Freitas Filho- Não tive espanto ou desconfiança. Comoção seria uma palavra forte demais. Posso dizer que tive saudade de mim ao rever meu primeiro livro, Palavra, escrito entre os 20 e os 22 anos, e publicado aos 23. A sensação, portanto, nada teve de literária, foi mais de cunho existencial, psicológico. Quanto ao auto-retrato, ao rever todos os meus livros para a edição de Máquina de Escrever, não me senti nenhum Dorian Gray, o que já é um ganho. Em outras palavras: foi como enfileirar vários retratos 3x4 que você vai tirando ao longo da vida e constatar o óbvio: que o tempo passa. E outra coisa menos óbvia: que nem sempre é para pior.

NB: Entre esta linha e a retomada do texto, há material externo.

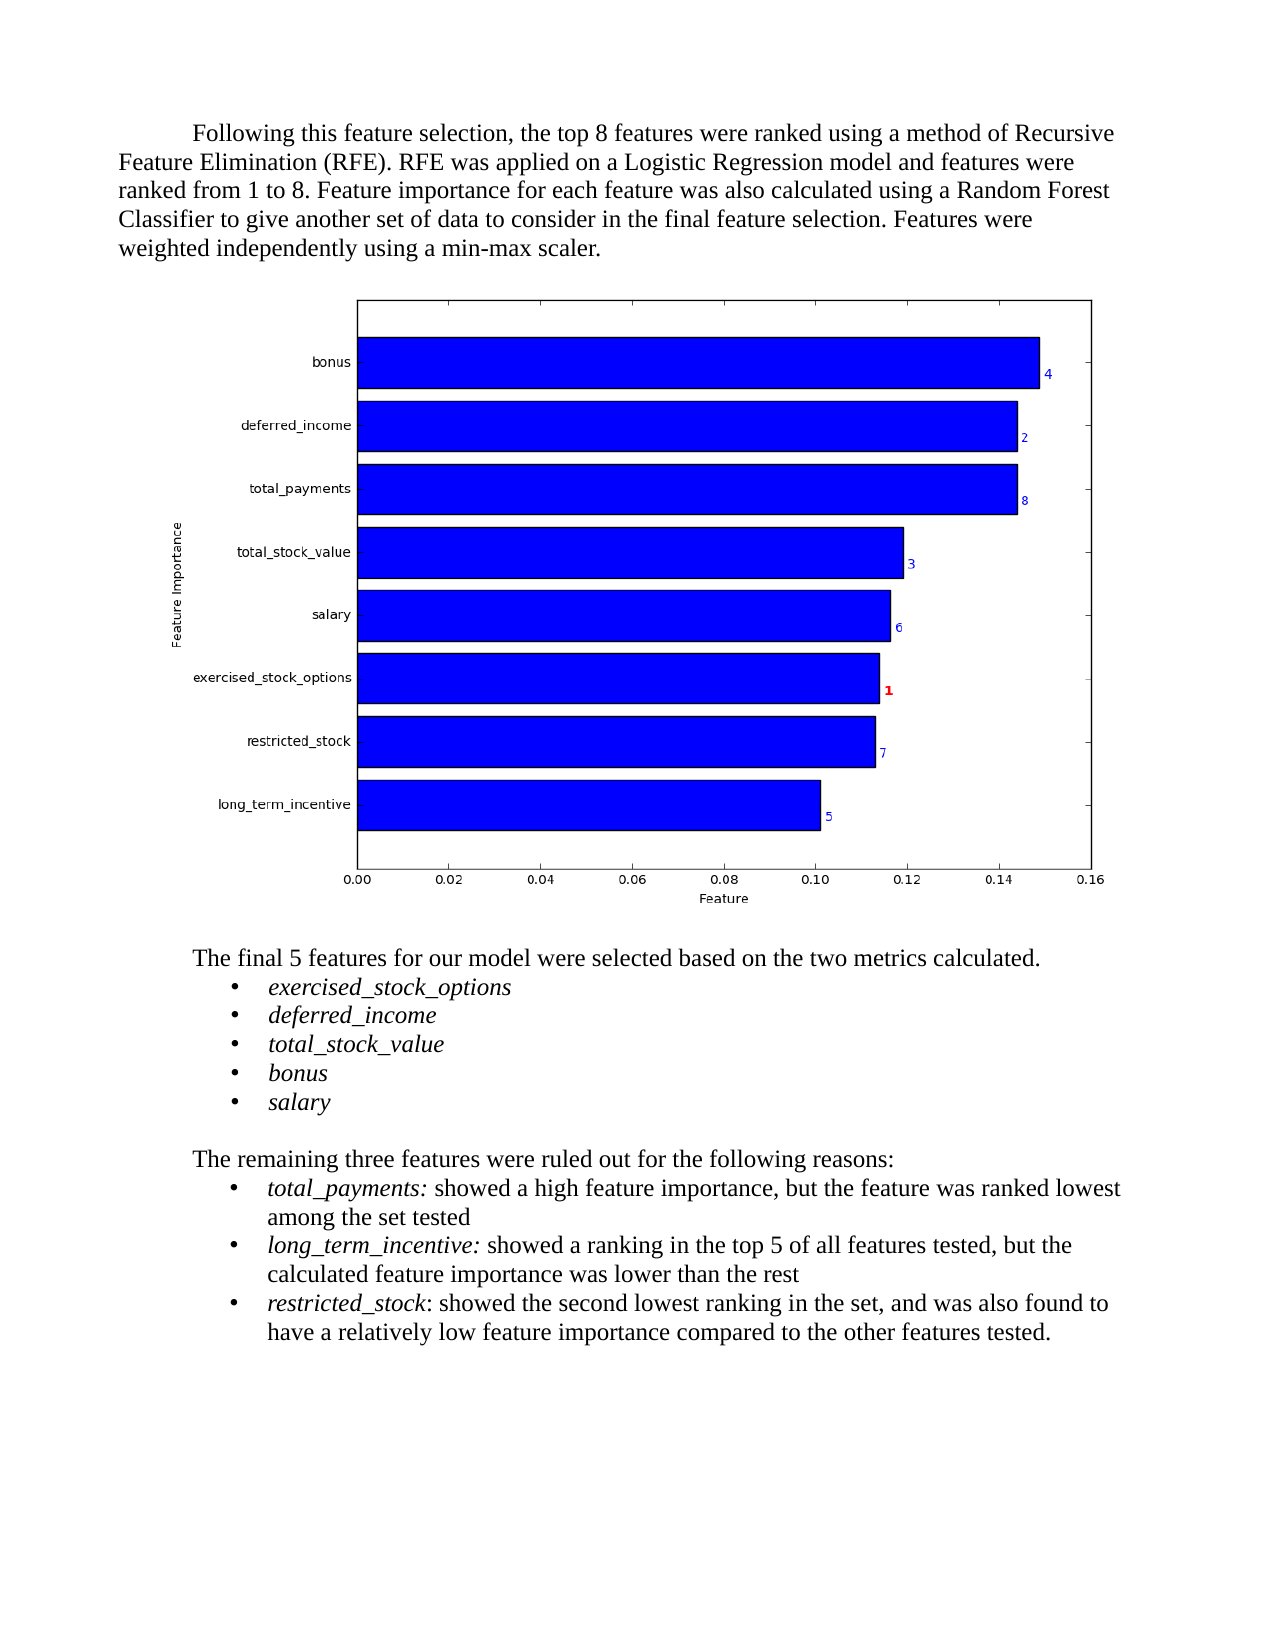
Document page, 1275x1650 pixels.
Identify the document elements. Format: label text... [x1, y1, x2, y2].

text The remaining three features were ruled out for the following reasons: [118, 1144, 1157, 1173]
list long_term_incentive: showed a ranking in the top 5 of all features tested, but the calculated feature importance was lower than the rest [229, 1230, 1157, 1288]
list total_stock_value [231, 1029, 1157, 1058]
text The final 5 features for our model were selected based on the two metrics calculated. [118, 943, 1115, 972]
list deferred_income [231, 1000, 1157, 1029]
list restricted_stock: showed the second lowest ranking in the set, and was also found to have a relatively low feature importance compared to the other features tested. [229, 1288, 1157, 1345]
list total_payments: showed a high feature importance, but the feature was ranked lowest among the set tested [229, 1173, 1157, 1230]
text Following this feature selection, the top 8 features were ranked using a method of Recursive Feature Elimination (RFE). RFE was applied on a Logistic Regression model and features were ranked from 1 to 8. Feature importance for each feature was also calculated using a Random Forest Classifier to give another set of data to consider in the final feature selection. Features were weighted independently using a min-max scaler. [118, 118, 1115, 262]
list exercised_stock_options [231, 972, 1157, 1000]
picture [162, 290, 1113, 914]
list bonus [231, 1058, 1157, 1087]
list salary [231, 1087, 1157, 1115]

Cultura - Já em sua estréia Palavra (1963), você antecipava que "o espaço devora o movimento". Alheia aos cartões-postais, sua poética canta com ardor o Rio de Janeiro, vivendo todas as contradições e rumores da cidade?


Freitas Filho- De fato, o Rio de Janeiro permeia o que eu escrevo. Sou um ser litorâneo, que sempre viveu perto do mar, com o horizonte à vista. A cidade aparece, eu diria, por entre frestas, com sua beleza terrível, tantas vezes acossada pelo horror. Nem ela nem nós, afinal de contas, somos à prova de bala.



(Jornal Zero Hora, caderno Cultura, Porto Alegre (RS),10/01/2004, Edição nº 14019)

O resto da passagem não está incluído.